- Zuletzt bearbeitet:
- Kommentare: 6
Glimpse I
Da sitzt sie, in der zweiten Reihe, in ihrem roten Sommerkleid. Ihre Haare bewegen sich synchron mit dem angenehmen Windhauch, der durch das geöffnete Fenster seinen Weg findet. Sie summt eine Melodie, "Somebody To Love" von Queen, kennt aber offensichtlich nur den Anfang. Eine Endlosschleife der Langeweile, bis der Unterricht beendet wird. Ihr Freund, der rechts neben ihr sitzt, versucht ihre Aufmerksamkeit zu erhaschen, aber sie hält ihn auf Abstand, grinst nur verstohlen. In der Schule ist sie mit Sicherheit ein anderer, differenzierter Mensch. Sie sind nur außerhalb der Öffentlichkeit zusammen, hier sitzen sie bloß nebeneinander. Ich habe auch ein paar Mal in der Woche das Vergnügen, will mich jedoch keineswegs zwischen die beiden quetschen. Sie ist besonders, kulturell gebildet und verdammt attraktiv, sie steht auf Classic Rock, will nächstes Jahr Journalismus studieren und immer zu, verteidigt sie ihre Meinung mit allen Mitteln. Egal wie vorlaut sie dabei wird, es amüsiert, zuzuhören. Trotzdem, irgendetwas lässt mich an ihr kalt. Wahrscheinlich sind es ihr verkrampftes Verdrängen von Gefühlen und ihr tiefsitzender Pessimismus, welche auch der Grund sind, warum ich nur ihre Fragen erwidere und kaum eine Konversation fordere. Nur die Magie, wenn sie mich ansieht ... Ich bin mir sicher, ich sollte nicht mehr in ihre Richtung blicken.
"Ich wollte schon immer mal stecken bleiben, aber mit dir?" Sage ich schmunzelnd.
Sie nennt mich "Arschloch", lächelt aber.
Ihr "Freund" fährt gerade irgendwo in Südtirol Ski und wir sitzen plötzlich im Fahrstuhl fest, am ersten Tag der Studienfahrt, mitten in Berlin.

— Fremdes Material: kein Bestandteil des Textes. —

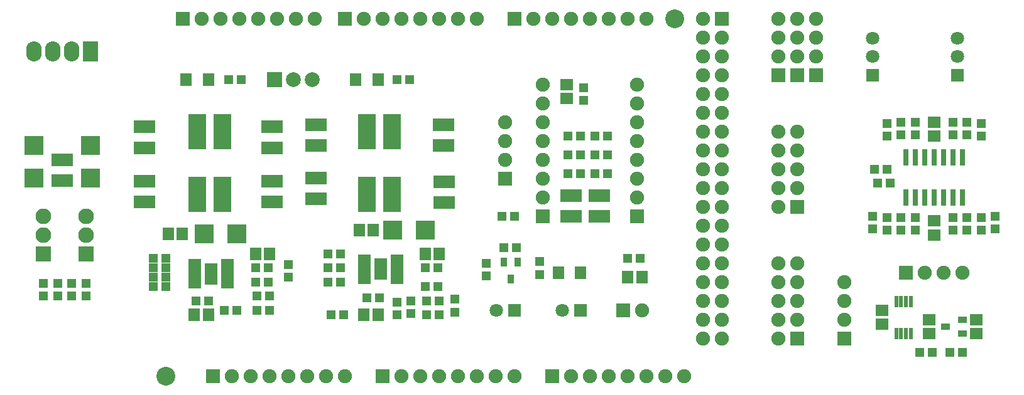
<source format=gbr>
G04 DipTrace 2.4.0.2*
%INTopMask.gbr*%
%MOIN*%
%ADD29C,0.1*%
%ADD33R,0.0709X0.0709*%
%ADD34C,0.0709*%
%ADD41R,0.0748X0.0748*%
%ADD42C,0.0748*%
%ADD59R,0.0237X0.0631*%
%ADD61R,0.0316X0.0867*%
%ADD63R,0.0493X0.0336*%
%ADD65R,0.071X0.1143*%
%ADD67R,0.071X0.0198*%
%ADD70R,0.0926X0.1852*%
%ADD72C,0.0828*%
%ADD73R,0.0828X0.0828*%
%ADD74R,0.0336X0.0493*%
%ADD76O,0.0828X0.1064*%
%ADD78R,0.0828X0.1064*%
%ADD82C,0.0789*%
%ADD83R,0.0789X0.0789*%
%ADD85C,0.058*%
%ADD87R,0.0631X0.071*%
%ADD89R,0.1025X0.1025*%
%ADD91R,0.0671X0.0592*%
%ADD93R,0.0474X0.0513*%
%ADD95R,0.1143X0.071*%
%ADD97R,0.0592X0.0671*%
%ADD99R,0.0513X0.0474*%
%FSLAX44Y44*%
G04*
G70*
G90*
G75*
G01*
%LNTopMask*%
%LPD*%
D99*
X13250Y6000D3*
X13919D3*
X22250Y5750D3*
X22919D3*
X14000Y4500D3*
X13331D3*
D97*
X10002Y4250D3*
X10750D3*
D99*
X23000D3*
X22331D3*
D97*
X19000D3*
X19748D3*
D95*
X7375Y10250D3*
Y11352D3*
Y14250D3*
Y13148D3*
D97*
X13250Y7500D3*
X13998D3*
D95*
X23219Y13281D3*
Y14383D3*
X23271Y11332D3*
Y10229D3*
D97*
X22250Y7500D3*
X22998D3*
X8625Y8562D3*
X9373D3*
X18750Y8750D3*
X19498D3*
D95*
X14125Y14250D3*
Y13148D3*
Y10250D3*
Y11352D3*
X16469Y11531D3*
Y10428D3*
Y13281D3*
Y14383D3*
D93*
X46750Y8750D3*
Y9419D3*
D91*
X51500Y3250D3*
Y3998D3*
D93*
X47500Y14500D3*
Y13831D3*
X51750Y8750D3*
Y9419D3*
X51000Y14500D3*
Y13831D3*
D91*
X46500Y3752D3*
Y4500D3*
X49000Y3250D3*
Y3998D3*
X49250Y14500D3*
Y13752D3*
Y9250D3*
Y8502D3*
X29750Y15750D3*
Y16498D3*
D95*
X31500Y9500D3*
Y10602D3*
X30000Y9500D3*
Y10602D3*
X3000Y12500D3*
Y11398D3*
D97*
X33002Y6250D3*
X33750D3*
D89*
X22250Y8750D3*
X20518D3*
X12250Y8562D3*
X10518D3*
D87*
X19750Y16750D3*
X18569D3*
X10750D3*
X9569D3*
X29319Y6500D3*
X30500D3*
D89*
X1500Y13250D3*
Y11518D3*
X4500Y13250D3*
Y11518D3*
D93*
X15000Y6250D3*
Y6919D3*
X23835Y4415D3*
Y5085D3*
D99*
X49169Y2250D3*
X48500D3*
X26331Y9500D3*
X27000D3*
D29*
X8500Y1000D3*
D85*
D3*
D29*
X35500Y20000D3*
D85*
D3*
D41*
X11000Y1000D3*
D42*
X12000D3*
X13000D3*
X14000D3*
X15000D3*
X16000D3*
X17000D3*
X18000D3*
D41*
X9400Y20000D3*
D42*
X10400D3*
X11400D3*
X12400D3*
X13400D3*
X14400D3*
X15400D3*
X16400D3*
D41*
X38000D3*
D42*
X37000D3*
X38000Y19000D3*
X37000D3*
X38000Y18000D3*
X37000D3*
X38000Y17000D3*
X37000D3*
X38000Y16000D3*
X37000D3*
X38000Y15000D3*
X37000D3*
X38000Y14000D3*
X37000D3*
X38000Y13000D3*
X37000D3*
X38000Y12000D3*
X37000D3*
X38000Y11000D3*
X37000D3*
X38000Y10000D3*
X37000D3*
X38000Y9000D3*
X37000D3*
X38000Y8000D3*
X37000D3*
X38000Y7000D3*
X37000D3*
X38000Y6000D3*
X37000D3*
X38000Y5000D3*
X37000D3*
X38000Y4000D3*
X37000D3*
X38000Y3000D3*
X37000D3*
D41*
X20000Y1000D3*
D42*
X21000D3*
X22000D3*
X23000D3*
X24000D3*
X25000D3*
X26000D3*
X27000D3*
D41*
X18000Y20000D3*
D42*
X19000D3*
X20000D3*
X21000D3*
X22000D3*
X23000D3*
X24000D3*
X25000D3*
D41*
X42000Y10000D3*
D42*
X41000D3*
X42000Y11000D3*
X41000D3*
X42000Y12000D3*
X41000D3*
X42000Y13000D3*
X41000D3*
X42000Y14000D3*
X41000D3*
D41*
X29000Y1000D3*
D42*
X30000D3*
X31000D3*
X32000D3*
X33000D3*
X34000D3*
X35000D3*
X36000D3*
D41*
X27000Y20000D3*
D42*
X28000D3*
X29000D3*
X30000D3*
X31000D3*
X32000D3*
X33000D3*
X34000D3*
D41*
X42000Y3000D3*
D42*
X41000D3*
X42000Y4000D3*
X41000D3*
X42000Y5000D3*
X41000D3*
X42000Y6000D3*
X41000D3*
X42000Y7000D3*
X41000D3*
D41*
X44500Y3000D3*
D42*
Y4000D3*
Y5000D3*
Y6000D3*
D41*
X41000Y17000D3*
D42*
Y18000D3*
Y19000D3*
Y20000D3*
D41*
X42000Y17000D3*
D42*
Y18000D3*
Y19000D3*
Y20000D3*
D41*
X43000Y17000D3*
D42*
Y18000D3*
Y19000D3*
Y20000D3*
D83*
X14250Y16750D3*
D82*
X15250D3*
X16250D3*
D33*
X46000Y17000D3*
D34*
Y17984D3*
Y18969D3*
D33*
X50500Y17000D3*
D34*
Y17984D3*
Y18969D3*
D41*
X47750Y6500D3*
D42*
X48750D3*
X49750D3*
X50750D3*
D41*
X26500Y11500D3*
D42*
Y12500D3*
Y13500D3*
Y14500D3*
D41*
X33500Y9500D3*
D42*
Y10500D3*
Y11500D3*
Y12500D3*
Y13500D3*
Y14500D3*
Y15500D3*
Y16500D3*
D41*
X28500Y9500D3*
D42*
Y10500D3*
Y11500D3*
Y12500D3*
Y13500D3*
Y14500D3*
Y15500D3*
Y16500D3*
D33*
X27000Y4500D3*
D34*
X26016D3*
D33*
X30500D3*
D34*
X29516D3*
D78*
X4500Y18250D3*
D76*
X3500D3*
X2500D3*
X1500D3*
D41*
X32750Y4500D3*
D42*
X33750D3*
D74*
X27171Y7077D3*
X26423D3*
X26797Y6171D3*
D73*
X2000Y7500D3*
D72*
Y8500D3*
Y9500D3*
D73*
X4250Y7500D3*
D72*
Y8500D3*
Y9500D3*
D99*
X17250Y4250D3*
X17919D3*
D93*
X21500Y5000D3*
Y4331D3*
D99*
X10081Y5000D3*
X10750D3*
X19165Y5165D3*
X19835D3*
X14000Y5250D3*
X13331D3*
X23000Y5000D3*
X22331D3*
X8500Y5750D3*
X7831D3*
X17750Y6000D3*
X17081D3*
X13250Y6750D3*
X13919D3*
X8500Y6250D3*
X7831D3*
X22250Y6750D3*
X22919D3*
X17750D3*
X17081D3*
X8500D3*
X7831D3*
X17750Y7500D3*
X17081D3*
X8500Y7250D3*
X7831D3*
X12250Y4500D3*
X11581D3*
D93*
X20750Y4250D3*
Y4919D3*
D99*
X12500Y16750D3*
X11831D3*
X20750D3*
X21419D3*
X50750Y2250D3*
X50081D3*
D93*
X47500Y8750D3*
Y9419D3*
X46000Y9500D3*
Y8831D3*
X46750Y13750D3*
Y14419D3*
X48250Y8750D3*
Y9419D3*
Y14500D3*
Y13831D3*
X51000Y8750D3*
Y9419D3*
X52500Y9498D3*
Y8829D3*
X51750Y13750D3*
Y14419D3*
X50250Y8750D3*
Y9419D3*
Y14500D3*
Y13831D3*
D99*
X46750Y12000D3*
X46081D3*
X46250Y11250D3*
X46919D3*
D93*
X30665Y16335D3*
Y15665D3*
D99*
X30500Y11750D3*
X29831D3*
X30500Y12750D3*
X29831D3*
X30500Y13750D3*
X29831D3*
X31250Y11750D3*
X31919D3*
X31250Y12750D3*
X31919D3*
X31250Y13750D3*
X31919D3*
X26415Y7835D3*
X27085D3*
D93*
X28335Y7085D3*
Y6415D3*
X25500Y7000D3*
Y6331D3*
X2000Y5250D3*
Y5919D3*
X4250Y5250D3*
Y5919D3*
D99*
X33000Y7250D3*
X33669D3*
D93*
X2750Y5250D3*
Y5919D3*
X3500Y5250D3*
Y5919D3*
D70*
X11500Y14000D3*
X10150D3*
Y10654D3*
X11500D3*
X20500Y14000D3*
X19150D3*
Y10654D3*
X20500D3*
D67*
X11750Y5750D3*
Y5947D3*
Y6144D3*
Y6341D3*
Y6537D3*
Y6734D3*
Y6931D3*
Y7128D3*
X10018D3*
Y6931D3*
Y6734D3*
Y6537D3*
Y6341D3*
Y6144D3*
Y5947D3*
Y5750D3*
D65*
X10884Y6439D3*
D67*
X20750Y6000D3*
Y6197D3*
Y6394D3*
Y6591D3*
Y6787D3*
Y6984D3*
Y7181D3*
Y7378D3*
X19018D3*
Y7181D3*
Y6984D3*
Y6787D3*
Y6591D3*
Y6394D3*
Y6197D3*
Y6000D3*
D65*
X19884Y6689D3*
D63*
X50750Y3250D3*
Y3998D3*
X49844Y3624D3*
D61*
X47750Y10500D3*
X48250D3*
X48750D3*
X49250D3*
X49750D3*
X50250D3*
X50750D3*
Y12626D3*
X50250D3*
X49750D3*
X49250D3*
X48750D3*
X48250D3*
X47750D3*
D59*
X47250Y3250D3*
X47506D3*
X47762D3*
X48018D3*
Y4982D3*
X47762D3*
X47506D3*
X47250D3*
M02*

</source>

Langsam macht sich die Nervosität bemerkbar, andauernd haut sie auf die Notruftaste, vergebens. Liegt es daran, dass sie einfach Schiss hat, oder dass sie mit mir hier drin festsitzt? Keiner von uns weiß, wann die uns hier rausholen, also setzen wir uns. Sie nimmt direkt neben mir Platz, sogar ihre Stimmbänder schwingen schneller und verzerren die sonst angenehme Stimme, als sie mich darum bittet, sie abzulenken. Obwohl ich weiß, dass sie Nichtraucherin ist biete ich ihr eine Zigarette an.

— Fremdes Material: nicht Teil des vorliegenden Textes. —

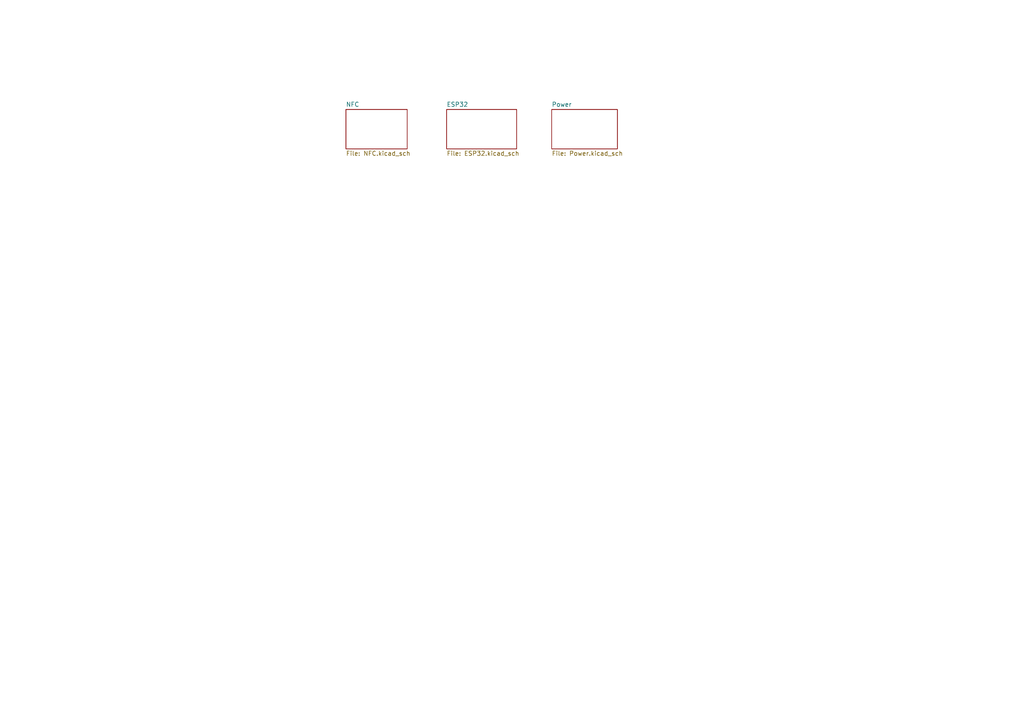
<source format=kicad_sch>
(kicad_sch
	(version 20231120)
	(generator "eeschema")
	(generator_version "8.0")
	(uuid "8ef12b84-4556-413e-8e5a-ce52402aeac0")
	(paper "A4")
	(title_block
		(title "Homekey PCB ESP32C3")
		(date "2024-07-03")
		(rev "Rev A")
	)
	(lib_symbols)
	(sheet
		(at 100.33 31.75)
		(size 17.78 11.43)
		(fields_autoplaced yes)
		(stroke
			(width 0.1524)
			(type solid)
		)
		(fill
			(color 0 0 0 0.0000)
		)
		(uuid "18dde409-6af5-4dc2-8e7a-03cef80bd424")
		(property "Sheetname" "NFC"
			(at 100.33 31.0384 0)
			(effects
				(font
					(size 1.27 1.27)
				)
				(justify left bottom)
			)
		)
		(property "Sheetfile" "NFC.kicad_sch"
			(at 100.33 43.7646 0)
			(effects
				(font
					(size 1.27 1.27)
				)
				(justify left top)
			)
		)
		(instances
			(project "Homekey"
				(path "/8ef12b84-4556-413e-8e5a-ce52402aeac0"
					(page "2")
				)
			)
		)
	)
	(sheet
		(at 129.54 31.75)
		(size 20.32 11.43)
		(fields_autoplaced yes)
		(stroke
			(width 0.1524)
			(type solid)
		)
		(fill
			(color 0 0 0 0.0000)
		)
		(uuid "41d98d3b-40e8-42b4-9eac-bd82a45a039c")
		(property "Sheetname" "ESP32"
			(at 129.54 31.0384 0)
			(effects
				(font
					(size 1.27 1.27)
				)
				(justify left bottom)
			)
		)
		(property "Sheetfile" "ESP32.kicad_sch"
			(at 129.54 43.7646 0)
			(effects
				(font
					(size 1.27 1.27)
				)
				(justify left top)
			)
		)
		(instances
			(project "Homekey"
				(path "/8ef12b84-4556-413e-8e5a-ce52402aeac0"
					(page "3")
				)
			)
		)
	)
	(sheet
		(at 160.02 31.75)
		(size 19.05 11.43)
		(fields_autoplaced yes)
		(stroke
			(width 0.1524)
			(type solid)
		)
		(fill
			(color 0 0 0 0.0000)
		)
		(uuid "e280ed20-7e15-4ef2-ac9d-516095406e26")
		(property "Sheetname" "Power"
			(at 160.02 31.0384 0)
			(effects
				(font
					(size 1.27 1.27)
				)
				(justify left bottom)
			)
		)
		(property "Sheetfile" "Power.kicad_sch"
			(at 160.02 43.7646 0)
			(effects
				(font
					(size 1.27 1.27)
				)
				(justify left top)
			)
		)
		(instances
			(project "Homekey"
				(path "/8ef12b84-4556-413e-8e5a-ce52402aeac0"
					(page "4")
				)
			)
		)
	)
	(sheet_instances
		(path "/"
			(page "1")
		)
	)
)

</source>
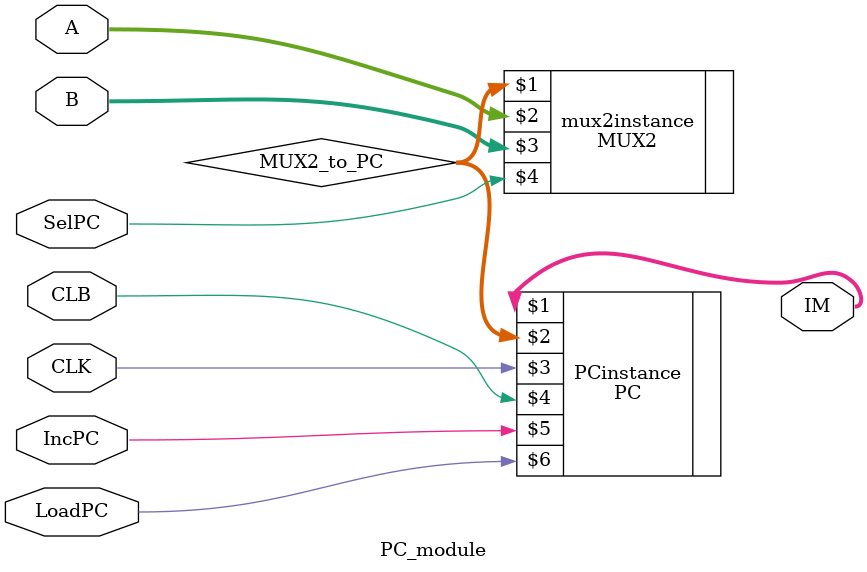
<source format=v>


module PC_module(

	output wire [7:0] IM,
	input wire  [7:0] A,
	input wire  [3:0] B,
	input wire	SelPC,
	input wire	CLK,
	input wire	CLB,
	input wire	IncPC,
	input wire	LoadPC );

	wire [7:0] MUX2_to_PC;

	MUX2 mux2instance(MUX2_to_PC, A, B, SelPC);
	PC PCinstance(IM, MUX2_to_PC, CLK, CLB, IncPC, LoadPC);

endmodule

</source>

"Du willst jetzt rauchen?"
"Klar, wir stecken doch schon fest, was soll denn noch passieren?"
Kurz nachdem ich mir eine angesteckt habe, nimmt sie mir die Kippe ab und drückt sie auf dem Boden aus, vorher zieht sie jedoch zweimal.
"Siehst du, hat geklappt."
Sie schlägt mir auf die Schulter, schaut mir dabei tief in die Augen. Die Situation entspannt sich, wir lachen und ihr Gesicht gewinnt langsam wieder an Farbe. Für einen Moment öffnet sie ihr gefrorenes Herz und wir kommen uns näher, fast schon zu nahe, sodass man ganz genau weiß, der Fahrstuhl würde in diesem Moment seine ewige Bahn des Auf und Ab fortsetzten. Und genau das tut er.